Bayesian coresets speed up posterior inference in the large-scale data regime by approximating the full-data log-likelihood function with a surrogate log-likelihood based on a small, weighted subset of the data. But while Bayesian coresets and methods for construction are applicable in a wide range of models, existing theoretical analysis of the posterior inferential error incurred by coreset approximations only apply in restrictive settings -- i.e., exponential family models, or models with strong log-concavity and smoothness assumptions. This work presents general upper and lower bounds on the Kullback-Leibler (KL) divergence of coreset approximations that reflect the full range of applicability of Bayesian coresets. The lower bounds require only mild model assumptions typical of Bayesian asymptotic analyses, while the upper bounds require the log-likelihood functions to satisfy a generalized subexponentiality criterion that is weaker than conditions used in earlier work. The lower bounds are applied to obtain fundamental limitations on the quality of coreset approximations, and to provide a theoretical explanation for the previously-observed poor empirical performance of importance sampling-based construction methods. The upper bounds are used to analyze the performance of recent subsample-optimize methods. The flexibility of the theory is demonstrated in validation experiments involving multimodal, unidentifiable, heavy-tailed Bayesian posterior distributions.

Plain English Explanation

Bayesian coresets are a way to summarize a large dataset into a smaller, weighted subset. This can be useful when working with big datasets, as it allows you to do Bayesian analysis on a much smaller amount of data.

The authors of this paper show that there are fundamental limits on how well these Bayesian coresets can approximate the true Bayesian posterior distribution. No matter how the coresets are constructed, there will always be some error compared to the full dataset. This means that the coresets can never perfectly capture all the information in the original data.

This has important implications for other areas of machine learning, like Bayesian pseudo-coresets and diffusion-based generative models. Researchers working in these fields need to be aware of the inherent limitations of Bayesian coresets and plan accordingly.

Technical Explanation

The paper derives lower bounds on the approximation error of Bayesian coresets. Specifically, the authors show that the Kullback-Leibler (KL) divergence between the true Bayesian posterior and the posterior based on a Bayesian coreset cannot be made arbitrarily small.

This is proved by constructing a family of problem instances where the KL divergence is bounded away from zero, regardless of the size of the Bayesian coreset. The key insight is that for certain data distributions and model classes, the information lost by compressing the dataset into a coreset is fundamental and cannot be overcome.

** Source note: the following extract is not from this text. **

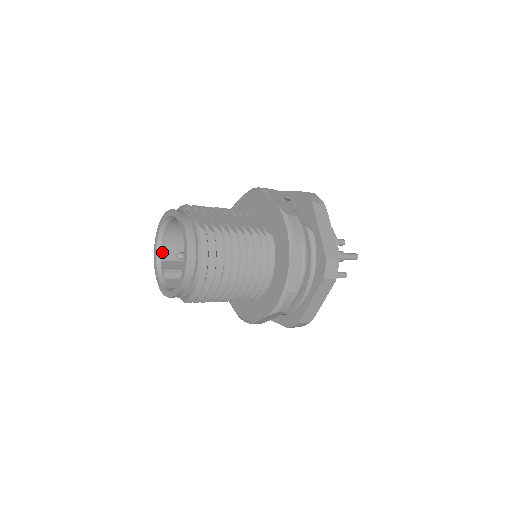
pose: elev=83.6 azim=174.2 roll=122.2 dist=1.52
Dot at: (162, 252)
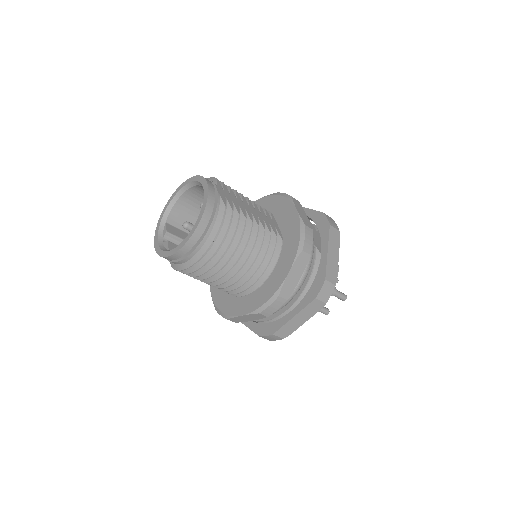
Dot at: (170, 215)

The results have implications for other areas of Bayesian inference, such as settling time vs. accuracy tradeoffs in clustering big data and PAC-Bayes bounds. Researchers in these fields often rely on Bayesian coresets, and the lower bounds established in this paper suggest that there are inherent limitations to the quality of approximation that can be achieved.

Critical Analysis

The paper provides a rigorous theoretical analysis of Bayesian coresets, but it is limited to specific problem settings and model classes. The authors acknowledge that their lower bounds may not apply in all scenarios, and that the construction of the problematic problem instances may not reflect real-world data and models.

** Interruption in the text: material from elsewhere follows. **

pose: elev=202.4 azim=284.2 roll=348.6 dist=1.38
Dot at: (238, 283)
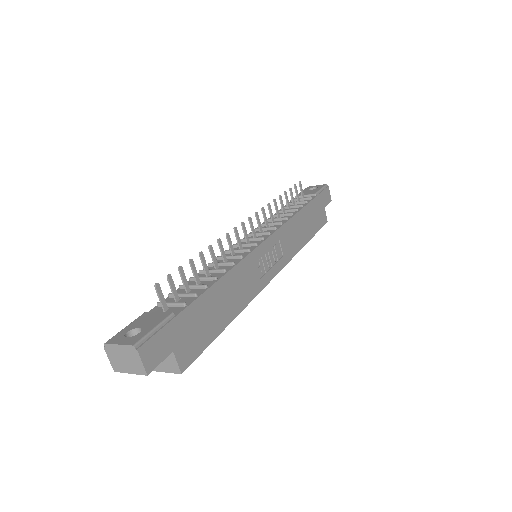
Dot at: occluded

Additionally, the paper does not address potential ways to mitigate the approximation error, such as using more sophisticated coreset construction algorithms or combining coresets with other techniques like particle gradient descent extensions. Exploring these avenues could lead to improved practical performance of Bayesian coresets, even if the theoretical limits cannot be overcome.

Overall, the paper provides valuable insights into the fundamental limitations of Bayesian coresets, but further research is needed to fully understand their capabilities and limitations in diverse real-world applications.


This paper establishes general lower bounds on the quality of Bayesian coresets, showing that the approximation error cannot be made arbitrarily small for certain problem settings. These results have important implications for the use of Bayesian coresets in machine learning and Bayesian inference, as researchers need to be aware of the inherent limitations of this technique.

While the theoretical analysis is rigorous, the applicability of the results to real-world scenarios remains an open question. Exploring new coreset construction algorithms, combining coresets with other techniques, and testing on diverse datasets could lead to improved practical performance and a better understanding of the tradeoffs involved in using Bayesian coresets.